Fianna Fáil leader Micheál Martin has said that his party will not oppose the nomination of Enda Kenny as Taoiseach, breaking the tradition of the opposition backing their own candidate.
Deputy Martin said it was clear that Fine Gael and Labour had received a mandate from the people, and his party would not support any other candidate.
"‘We will not follow the example, set in recent years, of manoeuvring to oppose everything for the sake of popularity," the Fianna Fáil leader said.
Mr Martin said Fianna Fáil would provide "constructive opposition" in the Dail.

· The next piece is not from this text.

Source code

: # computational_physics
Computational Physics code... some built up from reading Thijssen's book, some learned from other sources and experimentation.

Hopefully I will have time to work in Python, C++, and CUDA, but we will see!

He pledged not to oppose everything for the sake of popularity.
“It is my intention that Fianna Fail will provide an opposition that is both assertive and constructive,” he said.
Mr Kenny was nominated by Fine Gael's Simon Harris, youngest of 166 TDs at 24, who said "the period of mourning was over" for Ireland.
The nomination was seconded by Labour's Ciara Conway.
However the nomination of Kenny was opposed by Joe Higgins of the Socialist Party, one of the nominated speakers of the 16-member technical group of Independents.
Flanked by independents and left-leaning TDs, he claimed the Fine Gael/Labour coalition’s programme for government was a “grotesque betrayal” of the democratic revolution of the people.
“A vote for Deputy Kenny as Taoiseach is a vote not for revolution, not for change, but for counter-revolution and more of the same,” he said in an impassioned address.
He warned the programme of “savage austerity” would not go unchallenged.